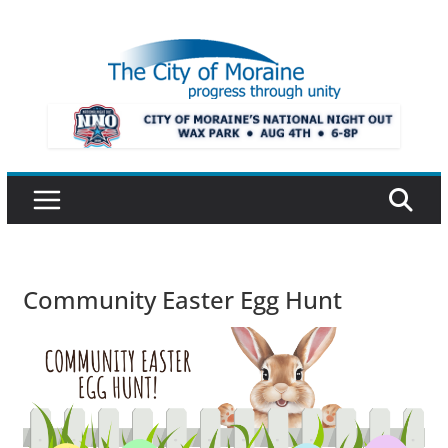
Skip
to
content
Community Easter Egg Hunt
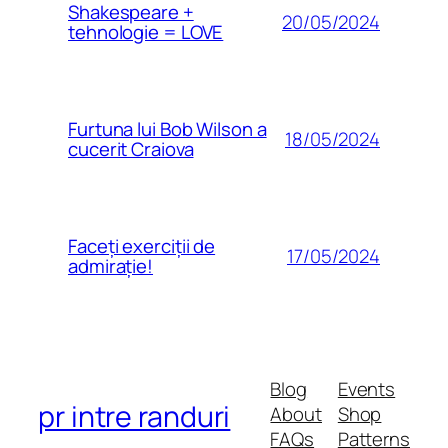
Shakespeare +
20/05/2024
tehnologie = LOVE
Furtuna lui Bob Wilson a
18/05/2024
cucerit Craiova
Faceți exerciții de
17/05/2024
admirație!
Blog
Events
pr intre randuri
About
Shop
FAQs
Patterns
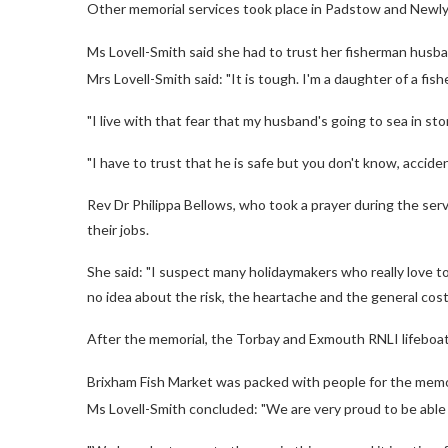
Other memorial services took place in Padstow and Newly
Ms Lovell-Smith said she had to trust her fisherman hus
Mrs Lovell-Smith said: "It is tough. I'm a daughter of a fish
"I live with that fear that my husband's going to sea in st
"I have to trust that he is safe but you don't know, acciden
Rev Dr Philippa Bellows, who took a prayer during the se
their jobs.
She said: "I suspect many holidaymakers who really love t
no idea about the risk, the heartache and the general cost t
After the memorial, the Torbay and Exmouth RNLI lifeboats
Brixham Fish Market was packed with people for the memo
Ms Lovell-Smith concluded: "We are very proud to be able t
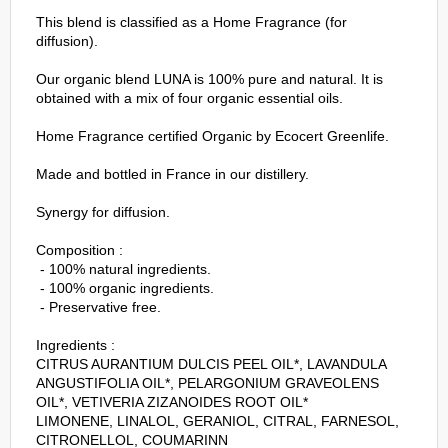
This blend is classified as a Home Fragrance (for
diffusion).
Our organic blend LUNA is 100% pure and natural. It is
obtained with a mix of four organic essential oils.
Home Fragrance certified Organic by Ecocert Greenlife.
Made and bottled in France in our distillery.
Synergy for diffusion.
Composition :
- 100% natural ingredients.
- 100% organic ingredients.
- Preservative free.
Ingredients :
CITRUS AURANTIUM DULCIS PEEL OIL*, LAVANDULA
ANGUSTIFOLIA OIL*, PELARGONIUM GRAVEOLENS
OIL*, VETIVERIA ZIZANOIDES ROOT OIL*
LIMONENE, LINALOL, GERANIOL, CITRAL, FARNESOL,
CITRONELLOL, COUMARINN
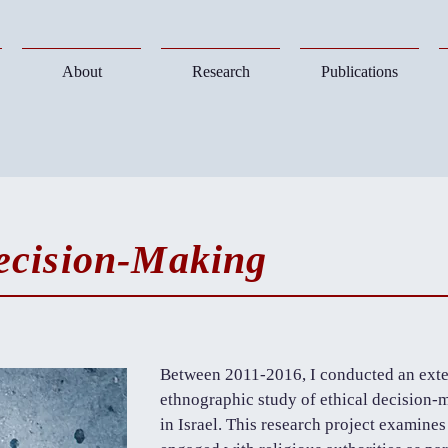
About
Research
Publications
ecision-Making
Between 2011-2016, I conducted an exte
ethnographic study of ethical decisio
in Israel. This research project examin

- - - -

To-do item -> What lines above contain the word "blend"? Return each such line.

Your solution ->
This blend is classified as a Home Fragrance (for
Our organic blend LUNA is 100% pure and natural. It is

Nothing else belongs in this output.